▶ _Selected extract_:

Factory overclocked 750 Ti vs stock 260x.

That model of the 750ti (EVGA 750 Ti FTW) in the review is 179$ on newegg and sold out.
 
Is rather a efficiency and feature matter than a gaming value matter. Viewing by this approach, the 750/750Ti looks not a bad value.
 
...and the ultimate low-profile / HTPC card!

I agree. For that purpose, it looks to have no equal.

I would love to get a 750 / 750ti low-profile card for my G630 Pentium Sandy Bridge slimline Gateway PC. It currently has a GT 430 (I think 128-bit DDR3).
 
Btw, I believe that this is the beginning of a new era in GPU technology. Where GPUs are no longer rated by their performance, or price / performance, but by performance / watt. NV is taking a page out of Intel's playbook here. Imagine future GPU generations, that are no more powerful than today's GPUs (partially because they will hit a CPU bottleneck wall in a few generations, because the absolute performance of the CPUs that drive them have also stagnated), but instead, take 30-50% less power.

▶ _Data listing_:
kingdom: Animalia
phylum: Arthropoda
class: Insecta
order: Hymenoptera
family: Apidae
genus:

▶ _What is needed_:
Continue the forum discussion about the 750 Ti graphics card from its last sentence, keeping the same voice. The material has no connection to the text.

▶ _Reply_:
 
Agreed, and it's also helped by the ability to use multiple of these cards in the same system to increase performance accordingly. The drivers keep getting better for multi-GPU.
 
What's the point in ever upgrading if absolute performance doesn't increase? I'm not going to pay $110 for a card every 3 years to save me $20 a year in energy costs. I save much more by changing my lights or fridge.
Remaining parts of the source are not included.